- _Excerpt_:

Tendon to bone insertion site injuries are a leading cause of pain and disability in elderly as well as young populations. At the rotator cuff, where there are no repair techniques that are immune from recurrent tears, short to mid term failure rates have been reported to be as high as 94%. Similarly, flexor tendon insertion site repairs do not heal well. The two key features of the failed healing response are loss of bone mineral density and lack of fibrocartilage formation at the interface. Therefore,the overall objective of this study is to use bioengineering approaches to promote bone and fibrocartilage formation in order to improve the tendon to bone repair. Our tissue engineering approach will use the fetal development of tendon to bone insertions as motivation for promoting a regenerative healing response in our two well established animal models. Specifically, the expression of bone morphogenetic protein 2 (BMP-2) and bone morphogenetic protein 12 (BMP-12) will be upregulated to promote the formation of bone and fibrocartilage, respectively. BMP-2 has been implicated in bone fetal development and has successfully been used to promote bone formation in adult tissues. BMP-12 has been implicated in joint fetal development and has been demonstrated to induce neo-tendon/fibrocartilage formation when implanted subcutaneously. In this study, autologous mesenchymal stem cells will be transformed to produce the factors of interest and delivered using a collagen matrix. The mechanical loading environment has also been implicated in the development and maintenance of bone. Fetal development and adult healing studies have demonstrated that increased loading results in the formation of bone, while decreased loading results in the resorption of bone. The role of mechanical loading during healing will be explored by removing the loading across the repair site in one group and enhancing the loading across the repair site in a second group.
In specific aim 1 we will stimulate osteoblasts to produce bone at the healing canine flexor tendon- bone insertion site through biologic (i.e., BMP-2) and mechanical (i.e., increased loading) means.
In specific aim 2 we will develop biomechanical models to predict the stresses at the tendon to bone interface.
In specific aim 3 we will stimulate repair site cells to produce fibrocartilage at the healing rat supraspinatu tendon-bone insertion through biologic (i.e., BMP-12) means. The long term goal of our research program is to provide therapeutic solutions to the clinical problem of tendon to bone healing. The candidate's expertise in bioengineering will be combined with the mentors strengths in clinical science and molecular biology to form a unique and well balanced interdisciplinary team.

Stored items
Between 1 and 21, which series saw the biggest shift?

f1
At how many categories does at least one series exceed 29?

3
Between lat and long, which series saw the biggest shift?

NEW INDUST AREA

- _Directions_:
Reproduce the passage of the tendon-to-bone repair text between "In specific aim 1" and "increased loading) means.", inclusive, putting "bone-forming cells" wherever "osteoblasts" appears.

- _Reply to the exercise_:
In specific aim 1 we will stimulate bone-forming cells to produce bone at the healing canine flexor tendon- bone insertion site through biologic (i.e., BMP-2) and mechanical (i.e., increased loading) means.